大気圏突入の熱と衝撃から中身を守れるか−−。「タイガー魔法瓶」(大阪府門真市)が宇宙航空研究開発機構(JAXA)と共同開発した断熱容器が11日朝、宇宙での実験試料を中に入れた状態で地球に帰還する。国際宇宙ステーション(ISS)から物資を持ち帰る日本初の実験だ。同社の開発メンバーは試行錯誤の末の「究極の魔法瓶」が役目を果たせるか、期待を込めて見守っている。

JAXAが2015年、タイガーに共同開発を持ちかけた。地球帰還時に最大40G(1Gは地球上の重力)かかるため、時速200キロでコンクリートにぶつけても壊れない強度が求められ、中身を取り出すまでの時間を考慮し容器内を4日間以上、4度前後に保つ必要がある。

 「家庭用品メーカーが宇宙事業に関与していいのか」。失敗のリスクを懸念する意見も出たが、「魔法瓶業界の代表として挑戦しよう」と決まった。魔法瓶やステンレスボトルを担当する中井啓司さん(54)ら3人でチームを組み、開発を始めた。

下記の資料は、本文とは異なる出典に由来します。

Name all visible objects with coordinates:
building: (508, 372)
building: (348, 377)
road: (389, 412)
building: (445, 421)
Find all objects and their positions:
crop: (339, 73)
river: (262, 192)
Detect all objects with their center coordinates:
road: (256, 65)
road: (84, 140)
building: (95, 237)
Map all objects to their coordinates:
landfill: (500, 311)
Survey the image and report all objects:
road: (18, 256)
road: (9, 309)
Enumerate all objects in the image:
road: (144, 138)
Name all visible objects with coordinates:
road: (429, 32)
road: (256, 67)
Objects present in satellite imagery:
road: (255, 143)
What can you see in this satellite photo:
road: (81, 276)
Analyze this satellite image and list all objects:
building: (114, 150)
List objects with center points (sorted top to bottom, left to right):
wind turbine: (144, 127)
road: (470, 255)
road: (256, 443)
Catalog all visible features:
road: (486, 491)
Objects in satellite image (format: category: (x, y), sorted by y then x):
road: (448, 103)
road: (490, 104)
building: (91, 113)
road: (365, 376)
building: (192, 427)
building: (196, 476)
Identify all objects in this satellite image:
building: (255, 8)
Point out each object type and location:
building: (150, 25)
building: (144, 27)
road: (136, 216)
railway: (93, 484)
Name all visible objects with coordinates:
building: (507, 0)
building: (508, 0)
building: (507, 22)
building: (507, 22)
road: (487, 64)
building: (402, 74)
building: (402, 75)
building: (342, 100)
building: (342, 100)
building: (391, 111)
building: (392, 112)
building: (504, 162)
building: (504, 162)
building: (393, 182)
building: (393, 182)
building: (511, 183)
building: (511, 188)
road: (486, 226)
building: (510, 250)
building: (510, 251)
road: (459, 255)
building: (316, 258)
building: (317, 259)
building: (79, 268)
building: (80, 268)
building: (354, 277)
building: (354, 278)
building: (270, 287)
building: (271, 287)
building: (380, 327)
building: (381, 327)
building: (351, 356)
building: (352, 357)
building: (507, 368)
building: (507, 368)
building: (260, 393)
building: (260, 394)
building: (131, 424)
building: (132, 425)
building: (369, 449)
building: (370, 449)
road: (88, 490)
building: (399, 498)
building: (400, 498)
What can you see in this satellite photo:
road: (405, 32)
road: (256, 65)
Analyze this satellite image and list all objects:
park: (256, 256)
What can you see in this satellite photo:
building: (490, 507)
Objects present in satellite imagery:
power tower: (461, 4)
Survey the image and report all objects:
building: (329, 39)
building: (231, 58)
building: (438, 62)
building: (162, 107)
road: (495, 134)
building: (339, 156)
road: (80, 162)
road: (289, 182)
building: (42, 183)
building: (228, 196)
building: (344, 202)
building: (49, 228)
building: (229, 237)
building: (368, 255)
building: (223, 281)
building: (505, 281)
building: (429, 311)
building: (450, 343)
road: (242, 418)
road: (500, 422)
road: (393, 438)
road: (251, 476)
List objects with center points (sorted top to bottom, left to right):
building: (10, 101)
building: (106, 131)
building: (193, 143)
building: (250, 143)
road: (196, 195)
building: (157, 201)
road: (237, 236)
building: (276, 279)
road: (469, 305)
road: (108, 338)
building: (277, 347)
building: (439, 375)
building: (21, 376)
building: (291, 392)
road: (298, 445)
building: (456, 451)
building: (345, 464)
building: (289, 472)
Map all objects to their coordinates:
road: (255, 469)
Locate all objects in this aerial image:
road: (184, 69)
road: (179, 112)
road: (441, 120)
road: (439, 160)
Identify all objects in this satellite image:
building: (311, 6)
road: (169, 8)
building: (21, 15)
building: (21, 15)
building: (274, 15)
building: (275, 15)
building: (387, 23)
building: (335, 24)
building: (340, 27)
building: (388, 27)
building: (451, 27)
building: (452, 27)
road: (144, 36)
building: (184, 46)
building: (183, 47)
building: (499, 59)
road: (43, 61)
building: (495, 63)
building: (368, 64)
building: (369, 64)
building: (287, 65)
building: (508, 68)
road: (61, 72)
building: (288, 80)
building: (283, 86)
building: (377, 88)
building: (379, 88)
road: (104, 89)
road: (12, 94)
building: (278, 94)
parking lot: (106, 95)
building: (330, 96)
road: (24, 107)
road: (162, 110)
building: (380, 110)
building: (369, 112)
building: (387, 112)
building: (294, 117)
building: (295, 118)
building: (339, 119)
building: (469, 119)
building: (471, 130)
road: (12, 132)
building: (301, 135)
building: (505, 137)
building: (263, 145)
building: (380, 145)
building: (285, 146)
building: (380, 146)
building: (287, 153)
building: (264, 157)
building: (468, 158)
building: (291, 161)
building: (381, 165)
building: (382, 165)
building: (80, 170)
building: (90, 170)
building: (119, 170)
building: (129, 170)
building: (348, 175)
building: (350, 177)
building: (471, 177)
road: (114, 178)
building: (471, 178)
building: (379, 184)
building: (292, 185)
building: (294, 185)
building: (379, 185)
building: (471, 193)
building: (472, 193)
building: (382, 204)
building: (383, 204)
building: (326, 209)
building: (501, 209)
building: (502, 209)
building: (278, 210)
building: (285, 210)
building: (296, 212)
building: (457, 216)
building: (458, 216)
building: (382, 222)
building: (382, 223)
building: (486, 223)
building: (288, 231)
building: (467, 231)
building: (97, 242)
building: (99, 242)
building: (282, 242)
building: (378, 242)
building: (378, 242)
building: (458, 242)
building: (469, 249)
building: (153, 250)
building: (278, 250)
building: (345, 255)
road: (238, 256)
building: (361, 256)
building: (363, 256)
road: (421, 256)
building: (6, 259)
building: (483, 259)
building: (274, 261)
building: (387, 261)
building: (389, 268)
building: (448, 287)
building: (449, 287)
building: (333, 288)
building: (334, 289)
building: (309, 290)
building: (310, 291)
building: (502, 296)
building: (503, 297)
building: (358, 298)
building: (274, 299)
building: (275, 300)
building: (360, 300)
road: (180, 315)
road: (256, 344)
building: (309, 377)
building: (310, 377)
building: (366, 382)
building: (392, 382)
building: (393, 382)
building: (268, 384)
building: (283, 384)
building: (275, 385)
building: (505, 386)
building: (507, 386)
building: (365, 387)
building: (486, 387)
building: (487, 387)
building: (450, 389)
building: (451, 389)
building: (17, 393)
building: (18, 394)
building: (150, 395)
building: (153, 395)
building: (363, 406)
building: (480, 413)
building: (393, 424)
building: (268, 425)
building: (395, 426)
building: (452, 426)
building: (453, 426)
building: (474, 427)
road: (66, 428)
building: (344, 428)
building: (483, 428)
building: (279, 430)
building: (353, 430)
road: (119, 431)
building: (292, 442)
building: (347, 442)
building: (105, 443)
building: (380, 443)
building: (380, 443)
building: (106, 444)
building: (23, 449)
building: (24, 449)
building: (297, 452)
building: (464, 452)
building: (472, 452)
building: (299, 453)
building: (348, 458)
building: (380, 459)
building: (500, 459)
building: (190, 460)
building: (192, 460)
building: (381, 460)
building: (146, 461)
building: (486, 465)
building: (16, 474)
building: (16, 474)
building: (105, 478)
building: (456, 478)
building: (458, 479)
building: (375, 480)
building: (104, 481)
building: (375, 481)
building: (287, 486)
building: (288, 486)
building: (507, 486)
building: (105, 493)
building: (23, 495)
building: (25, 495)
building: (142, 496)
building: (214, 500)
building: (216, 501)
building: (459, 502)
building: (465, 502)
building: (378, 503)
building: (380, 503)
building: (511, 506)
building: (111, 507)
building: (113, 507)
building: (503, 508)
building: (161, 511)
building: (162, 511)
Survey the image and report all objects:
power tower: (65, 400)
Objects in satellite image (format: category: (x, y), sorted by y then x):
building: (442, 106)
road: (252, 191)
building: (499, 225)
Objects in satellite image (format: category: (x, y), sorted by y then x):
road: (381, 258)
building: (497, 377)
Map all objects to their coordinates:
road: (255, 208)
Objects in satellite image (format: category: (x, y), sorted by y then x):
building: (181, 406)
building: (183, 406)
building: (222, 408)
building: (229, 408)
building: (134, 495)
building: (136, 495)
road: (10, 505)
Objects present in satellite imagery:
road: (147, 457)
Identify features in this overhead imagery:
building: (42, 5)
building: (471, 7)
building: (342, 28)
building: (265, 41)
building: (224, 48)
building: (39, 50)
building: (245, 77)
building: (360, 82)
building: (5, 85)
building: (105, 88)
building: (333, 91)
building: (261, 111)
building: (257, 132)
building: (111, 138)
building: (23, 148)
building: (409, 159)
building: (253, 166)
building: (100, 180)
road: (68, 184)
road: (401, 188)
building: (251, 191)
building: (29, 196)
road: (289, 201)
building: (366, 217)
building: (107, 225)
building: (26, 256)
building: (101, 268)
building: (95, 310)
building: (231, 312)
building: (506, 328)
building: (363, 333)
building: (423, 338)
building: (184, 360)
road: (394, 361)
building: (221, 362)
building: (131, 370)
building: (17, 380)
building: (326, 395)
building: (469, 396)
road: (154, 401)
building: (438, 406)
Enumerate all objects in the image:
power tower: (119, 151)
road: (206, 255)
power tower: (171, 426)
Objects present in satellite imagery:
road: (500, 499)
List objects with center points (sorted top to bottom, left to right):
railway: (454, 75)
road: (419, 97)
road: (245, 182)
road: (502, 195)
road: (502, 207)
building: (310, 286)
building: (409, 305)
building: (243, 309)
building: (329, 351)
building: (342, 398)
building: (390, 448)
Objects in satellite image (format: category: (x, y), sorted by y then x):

 魔法瓶はステンレスの二重構造で、真空の空間を作って断熱している。回収用の断熱容器も基本は同じ仕組みだが、魔法瓶より大きいため溶接などの精度が落ち、変形もしやすい。設計を何度もやり直し、約1年半後、ステンレスの厚さを4倍にし、真空容器の上に一回り大きな真空容器をふたのように重ねる構造で条件をクリアした。まさに「魔法瓶の究極形態」(同社)となった。JAXAと共に特許を出願したという。

 容器は直径29センチ、高さ34センチ、重さ約10キロ。ISSの無重力環境で結晶化されたたんぱく質を入れ、円すい形の小型回収カプセルに納められている。このカプセルは今月8日、無人補給機「こうのとり」7号機に搭載され、地球に向けて出発した。

こうのとりは大気圏突入前にカプセルを分離し、自身は燃え尽きる。カプセルは11日朝、パラシュートを開いて太平洋の南鳥島近海に着水し、船で回収した後、日本へ運ばれる予定だ。

 ISSには日本の実験棟「きぼう」があるが、成果物を地球に持ち帰るには米露の宇宙船を頼るしかなかった。JAXAは今回の実験を機に日本独自の回収技術を獲得し、将来的には有人輸送への応用も視野に入れる。

 中井さんは「カプセルを無事に帰すのが今回のミッションだが、帰ってきた時がまた新たなスタートライン。この経験を新製品開発などに生かしたい」と実験成功に期待を寄せる。